• _INSTRUCTIONS TO FOLLOW_
From first line to last, give the records again word for word and omit the pictures.

• _DATA EXTRACTS_
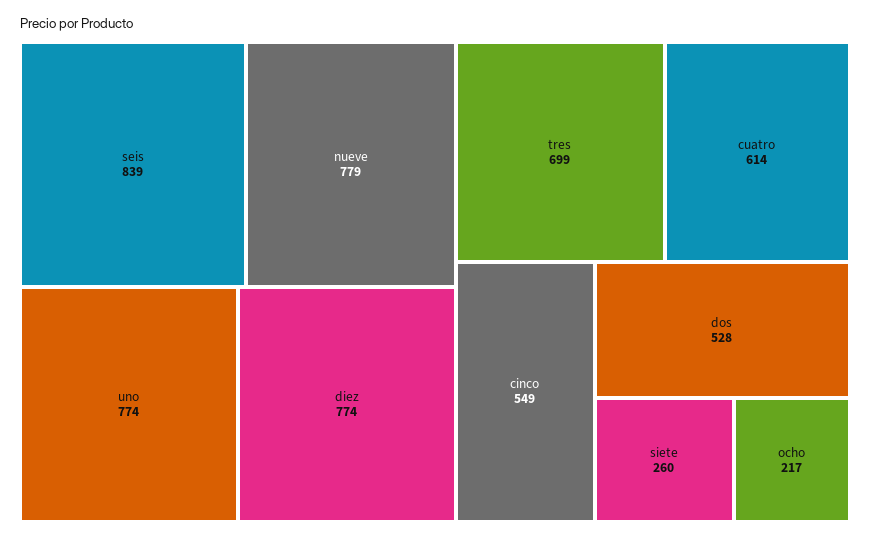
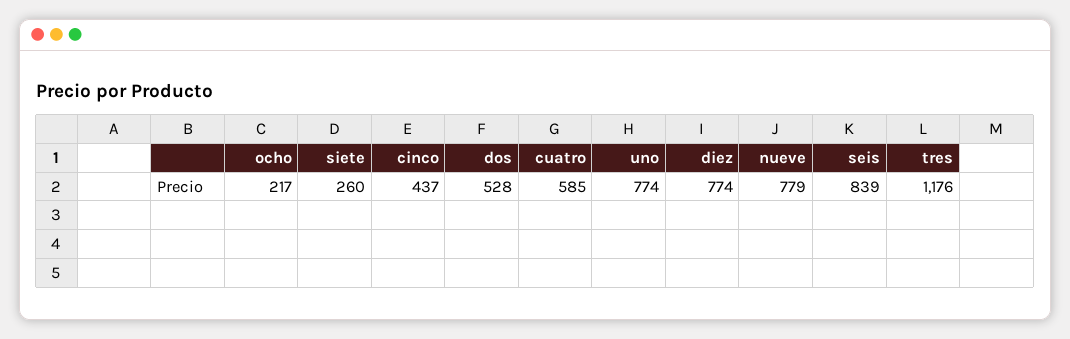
  {
    "seis": 839,
    "nueve": 779,
    "uno": 774,
    "diez": 774,
-   "tres": 699,
+   "tres": 1176,
-   "cuatro": 614,
+   "cuatro": 585,
-   "cinco": 549,
+   "cinco": 437,
    "dos": 528,
    "siete": 260,
    "ocho": 217
  }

• _FINAL ANSWER_
  {
    "seis": 839,
    "nueve": 779,
    "uno": 774,
    "diez": 774,
-   "tres": 699,
+   "tres": 1176,
-   "cuatro": 614,
+   "cuatro": 585,
-   "cinco": 549,
+   "cinco": 437,
    "dos": 528,
    "siete": 260,
    "ocho": 217
  }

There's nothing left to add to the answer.